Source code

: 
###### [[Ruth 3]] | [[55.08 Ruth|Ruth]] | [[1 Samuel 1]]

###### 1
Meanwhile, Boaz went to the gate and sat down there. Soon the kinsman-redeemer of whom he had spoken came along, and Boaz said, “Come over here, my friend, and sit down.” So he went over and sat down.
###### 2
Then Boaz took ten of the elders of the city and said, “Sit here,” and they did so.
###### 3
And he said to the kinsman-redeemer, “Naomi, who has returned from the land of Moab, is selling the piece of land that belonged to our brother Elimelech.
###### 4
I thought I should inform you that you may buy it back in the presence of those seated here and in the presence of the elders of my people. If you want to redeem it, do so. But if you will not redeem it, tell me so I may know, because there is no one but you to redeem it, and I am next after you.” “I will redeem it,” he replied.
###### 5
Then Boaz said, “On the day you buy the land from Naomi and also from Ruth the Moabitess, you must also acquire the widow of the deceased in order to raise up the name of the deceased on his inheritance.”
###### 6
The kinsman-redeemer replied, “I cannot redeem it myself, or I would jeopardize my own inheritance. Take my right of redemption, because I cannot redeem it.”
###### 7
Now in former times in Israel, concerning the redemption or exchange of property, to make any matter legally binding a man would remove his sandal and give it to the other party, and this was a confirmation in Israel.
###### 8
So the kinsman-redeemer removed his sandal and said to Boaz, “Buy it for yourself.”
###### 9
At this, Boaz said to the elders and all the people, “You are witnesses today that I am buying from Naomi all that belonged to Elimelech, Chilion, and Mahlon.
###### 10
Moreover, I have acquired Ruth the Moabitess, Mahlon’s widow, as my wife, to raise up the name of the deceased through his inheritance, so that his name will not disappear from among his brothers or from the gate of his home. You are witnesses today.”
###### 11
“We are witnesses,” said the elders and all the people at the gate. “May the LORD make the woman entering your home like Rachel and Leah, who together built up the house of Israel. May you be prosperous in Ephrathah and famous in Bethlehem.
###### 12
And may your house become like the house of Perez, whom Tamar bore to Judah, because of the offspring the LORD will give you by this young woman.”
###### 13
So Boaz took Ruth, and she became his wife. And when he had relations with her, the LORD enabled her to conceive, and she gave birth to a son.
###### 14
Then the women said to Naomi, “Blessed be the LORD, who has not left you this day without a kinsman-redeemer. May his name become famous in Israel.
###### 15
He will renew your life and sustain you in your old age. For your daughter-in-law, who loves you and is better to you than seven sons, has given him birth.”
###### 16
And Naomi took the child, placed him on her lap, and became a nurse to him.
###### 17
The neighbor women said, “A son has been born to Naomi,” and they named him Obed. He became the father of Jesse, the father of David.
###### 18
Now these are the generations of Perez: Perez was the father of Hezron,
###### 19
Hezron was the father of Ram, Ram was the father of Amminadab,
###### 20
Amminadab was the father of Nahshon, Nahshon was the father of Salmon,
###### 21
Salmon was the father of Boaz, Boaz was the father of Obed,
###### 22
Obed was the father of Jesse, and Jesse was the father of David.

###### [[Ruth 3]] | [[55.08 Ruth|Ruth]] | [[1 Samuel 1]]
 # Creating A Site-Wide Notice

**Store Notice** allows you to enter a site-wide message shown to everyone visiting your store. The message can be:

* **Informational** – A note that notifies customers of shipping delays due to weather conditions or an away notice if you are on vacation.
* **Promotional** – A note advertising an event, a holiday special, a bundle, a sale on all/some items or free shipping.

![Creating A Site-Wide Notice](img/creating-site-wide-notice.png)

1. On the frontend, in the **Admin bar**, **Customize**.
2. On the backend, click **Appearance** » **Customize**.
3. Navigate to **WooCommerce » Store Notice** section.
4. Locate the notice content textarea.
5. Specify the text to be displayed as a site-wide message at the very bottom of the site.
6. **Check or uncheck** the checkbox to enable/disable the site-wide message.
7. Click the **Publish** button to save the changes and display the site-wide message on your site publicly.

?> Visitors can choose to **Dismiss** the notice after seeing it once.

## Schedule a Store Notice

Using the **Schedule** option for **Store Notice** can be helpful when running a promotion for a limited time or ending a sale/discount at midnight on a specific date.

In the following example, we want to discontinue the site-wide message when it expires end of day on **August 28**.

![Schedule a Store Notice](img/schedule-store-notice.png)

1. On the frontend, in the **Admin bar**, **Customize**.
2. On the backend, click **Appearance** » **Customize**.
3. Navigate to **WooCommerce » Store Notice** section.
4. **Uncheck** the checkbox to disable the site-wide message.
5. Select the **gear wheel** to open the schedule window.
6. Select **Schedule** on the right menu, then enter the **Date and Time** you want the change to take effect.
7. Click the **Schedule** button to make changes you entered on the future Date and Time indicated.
++++++
=== Exercise aim ===
Write out exactly the lines from the one containing "5. Select the" through the end of the data, both included. Add nothing else.

=== Answer for the task ===
5. Select the **gear wheel** to open the schedule window.
6. Select **Schedule** on the right menu, then enter the **Date and Time** you want the change to take effect.
7. Click the **Schedule** button to make changes you entered on the future Date and Time indicated.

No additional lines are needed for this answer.